Q: Faked religious objects go back a long way, don't they? Isn't it kind of an old tradition?

A: Absolutely, this goes back to the earliest roots of Christianity and probably earlier. People in the Middle Ages traveled places to see relics. It's just more high-tech now with global media coverage.

Q: Where do things stand with the forgery trial?

A: Well, the prosecution rested its case in the spring after calling about 70 experts to testify about the ossuary being a fake. A lot of scientific people have come forward and both sides are fighting tooth and nail. The defense is supposed to present its case, have its experts present their evidence by the end of October. But Israeli court cases are complicated … and it looks like the trial won't be over any time soon.

Q: Regardless of the trial's outcome, what do you think the story of the James Ossuary says about biblical archaeology as a field?

A: I've come to realize that archaeology can be seen as a very subjective science. It has a lot of objective aspects, measurements, dating and so on, but especially in biblical archaeology people bring a lot of prior assumptions to bear in their work, whether the Bible was real or not, and those can be very difficult to sort out.

Things are a whole lot more political than I ever suspected. Not just theology-minded people who are interested in artifacts like the ossuary, but Israeli nationalists who believe that evidence of ancient habitation of the Holy Land would lead to a larger Israel. The field archaeologists even joke about it, 'Oh no, I didn't find a mikvah (a ritual bath in Judaism), I found a church. I'm going to lose my funding.'

The apotheosis of the whole thing is at (Jerusalem's) Temple Mount, where the Muslim religious authority doesn't want any digging under a sacred site and others would like to find evidence of Solomon's Temple buried there. It is an incredibly tense, trip-wire place and these questions quickly become very dangerous ones.

Q: What about funding? Aren't collectors or enthusiasts funding digs and antiquities dealers having a role in scholarly debates an unhealthy situation for archaeology?

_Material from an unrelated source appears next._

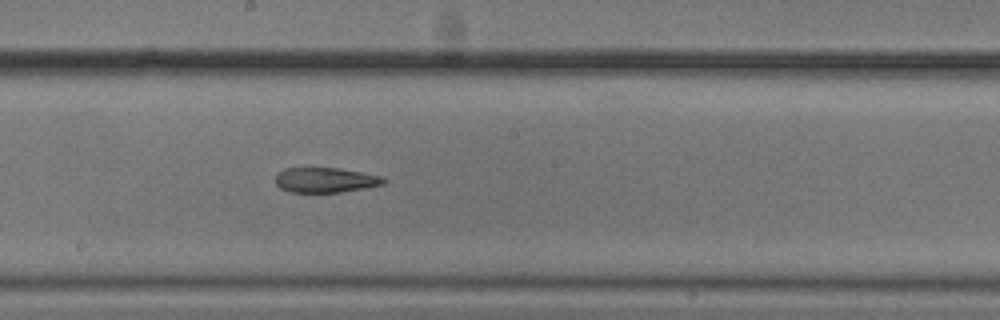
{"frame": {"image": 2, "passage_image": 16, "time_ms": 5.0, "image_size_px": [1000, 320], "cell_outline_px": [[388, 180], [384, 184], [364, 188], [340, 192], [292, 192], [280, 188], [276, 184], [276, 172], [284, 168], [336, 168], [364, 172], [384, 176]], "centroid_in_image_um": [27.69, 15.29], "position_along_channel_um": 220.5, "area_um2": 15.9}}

A: Archaeologists in the region have a problem, and they know it, in that antiquity collectors and people with some interest in a particular view of the Bible fund some of their work. Shelby White, a wealthy New York collector, just funded a major university archaeology department, for example. So they are torn. They see collectors as raping sites for cool stuff to decorate their apartments and on the other hand, they need the money. They have quite a conundrum.

Was I surprised by this? No, money talks everywhere. And I am a New Yorker.

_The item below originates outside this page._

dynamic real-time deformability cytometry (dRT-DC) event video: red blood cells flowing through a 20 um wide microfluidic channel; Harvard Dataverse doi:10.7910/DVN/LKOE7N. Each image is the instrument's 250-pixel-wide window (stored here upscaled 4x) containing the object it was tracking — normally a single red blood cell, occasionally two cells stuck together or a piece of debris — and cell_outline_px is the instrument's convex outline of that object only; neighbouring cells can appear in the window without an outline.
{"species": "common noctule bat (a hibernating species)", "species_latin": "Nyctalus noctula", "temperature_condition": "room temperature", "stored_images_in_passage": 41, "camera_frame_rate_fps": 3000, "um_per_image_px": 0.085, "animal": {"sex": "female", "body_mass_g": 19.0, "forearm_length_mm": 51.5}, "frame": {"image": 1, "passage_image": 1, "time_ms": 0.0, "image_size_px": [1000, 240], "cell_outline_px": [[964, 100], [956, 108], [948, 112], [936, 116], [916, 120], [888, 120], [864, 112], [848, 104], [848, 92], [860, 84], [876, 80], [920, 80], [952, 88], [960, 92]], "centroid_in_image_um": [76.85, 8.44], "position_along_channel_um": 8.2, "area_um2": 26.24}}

Q: How does this affect the archaeology we see?

A: Biblical archaeology is really a small community. Everybody knows everybody. I think the people out in the field are just trying to honestly report what they find. When you get away from the field, things get complicated.

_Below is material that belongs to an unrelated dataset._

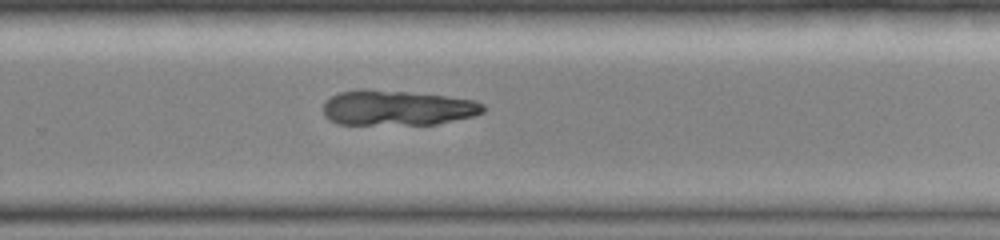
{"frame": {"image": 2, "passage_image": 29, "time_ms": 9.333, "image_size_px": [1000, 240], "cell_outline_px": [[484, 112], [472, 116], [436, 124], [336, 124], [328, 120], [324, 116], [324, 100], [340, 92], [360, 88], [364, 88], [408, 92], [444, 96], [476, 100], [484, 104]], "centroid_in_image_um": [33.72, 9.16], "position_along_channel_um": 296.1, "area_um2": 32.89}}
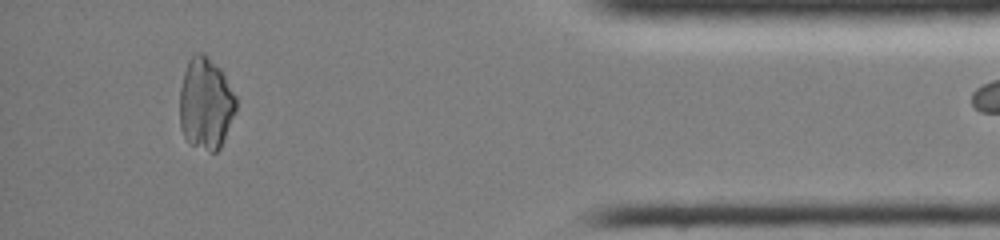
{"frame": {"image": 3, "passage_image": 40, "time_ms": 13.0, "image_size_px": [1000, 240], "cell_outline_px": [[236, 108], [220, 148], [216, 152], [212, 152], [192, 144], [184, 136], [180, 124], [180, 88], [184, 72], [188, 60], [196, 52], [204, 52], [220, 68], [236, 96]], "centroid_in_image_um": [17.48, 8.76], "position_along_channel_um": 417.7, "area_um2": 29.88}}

Q; Where do you come down on the James Ossuary?

A: I don't have a science background. My sense is that the people presenting evidence of fraud have a pretty good case.

It's important to say that Oded Golan maintains his innocence and the trial is still not over.

Q: Even if a lot of this stuff is phony, why should we care about rich guys buying forged biblical artifacts?

A: Seems like a victimless crime if a wealthy collector like Shlomo Moussaieff (who dealt with Deutsch) wants to have something possibly fake in his apartment. But when dealers and forgers toy with believers, and what they do to belief systems, is kind of a problem. That's just wrong. It's a scam: Forgers take money from gullible believers that would have gone in the collection plate to help people.

And they are distorting the truth. Especially in writing, we need in situ findings to have an accurate account of history.

Finally, the forgers are really playing with fire, things are so tense in East Jerusalem, to throw fake biblical artifacts into the mix puts gasoline on the flames there.